» YOUR GOAL: What follows is a set of entries. Give them again exactly, without the pictures.

[People photos with keypoints]
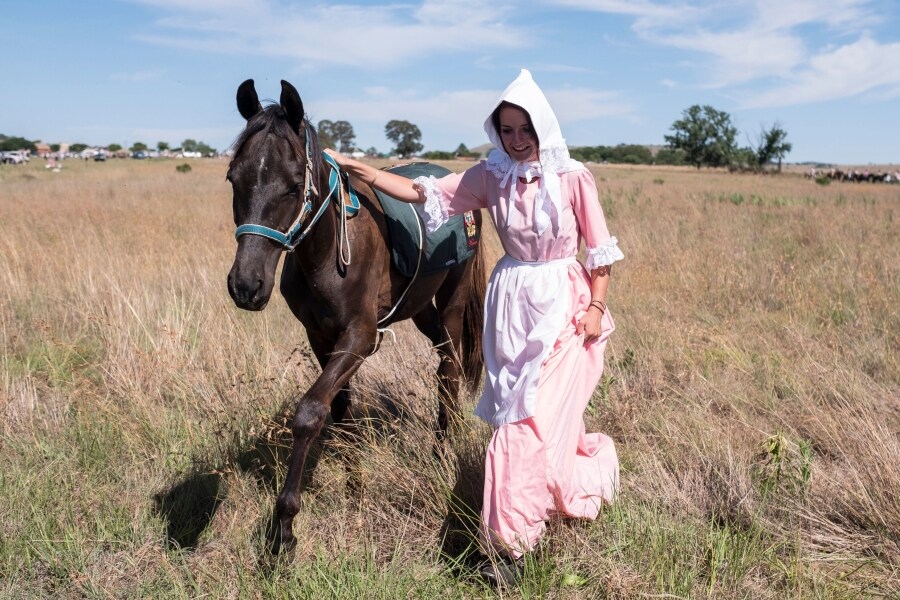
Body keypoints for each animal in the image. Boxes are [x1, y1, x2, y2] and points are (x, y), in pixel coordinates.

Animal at [229, 79, 488, 552]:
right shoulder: (321, 337)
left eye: (294, 185)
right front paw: (355, 486)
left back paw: (443, 451)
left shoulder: (360, 337)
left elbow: (309, 412)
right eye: (233, 178)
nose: (246, 285)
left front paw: (284, 526)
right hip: (419, 306)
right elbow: (338, 409)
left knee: (449, 368)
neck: (324, 254)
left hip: (454, 298)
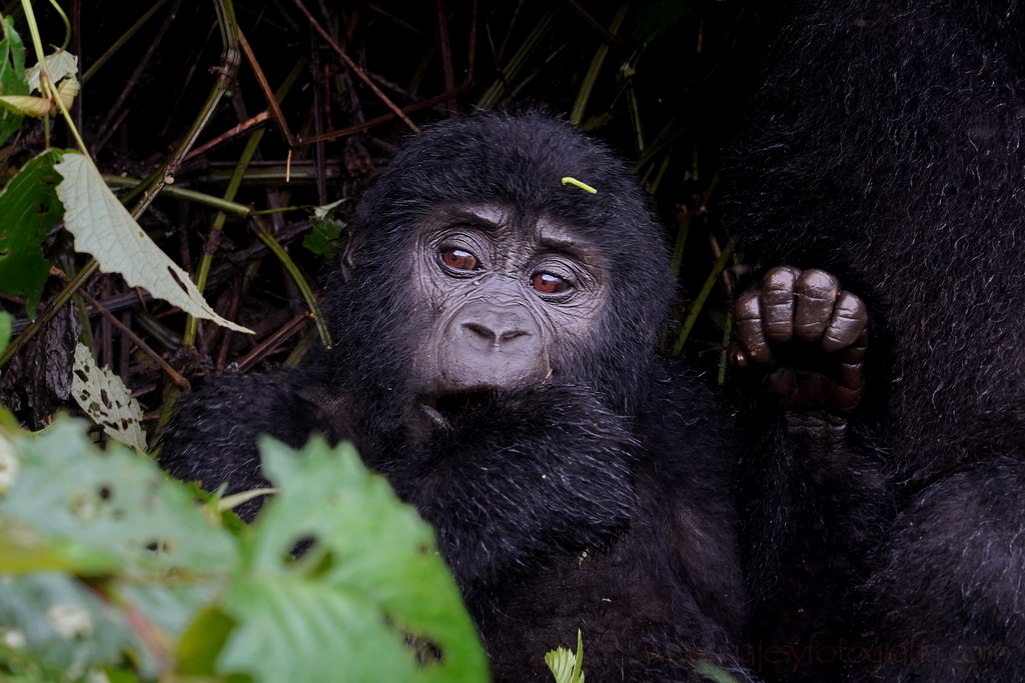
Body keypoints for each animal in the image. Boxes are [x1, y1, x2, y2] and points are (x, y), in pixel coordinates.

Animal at [159, 112, 754, 680]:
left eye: (550, 283)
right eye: (460, 259)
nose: (496, 330)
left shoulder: (694, 431)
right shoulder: (226, 431)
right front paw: (531, 465)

» RESULT OF THIS EXERCISE:
Body keypoints for each animal in the image. Boxes are [x1, y1, x2, y2] and points are (x, y), in pixel coordinates.

Animal at [229, 79, 488, 552]:
right shoulder: (321, 337)
left eye: (294, 185)
right front paw: (355, 486)
left back paw: (443, 451)
left shoulder: (360, 337)
left elbow: (309, 412)
right eye: (233, 178)
nose: (246, 285)
left front paw: (284, 526)
right hip: (419, 306)
right elbow: (338, 409)
left knee: (449, 368)
neck: (324, 254)
left hip: (454, 298)
Body keypoints for each animal in the image. Boxes are [x1, y1, x2, y2] and points are (x, y), in pixel coordinates.

Animal at [159, 112, 754, 680]:
left eye: (550, 283)
right eye: (460, 259)
nose: (496, 330)
left shoulder: (694, 431)
right shoulder: (226, 431)
right front paw: (531, 465)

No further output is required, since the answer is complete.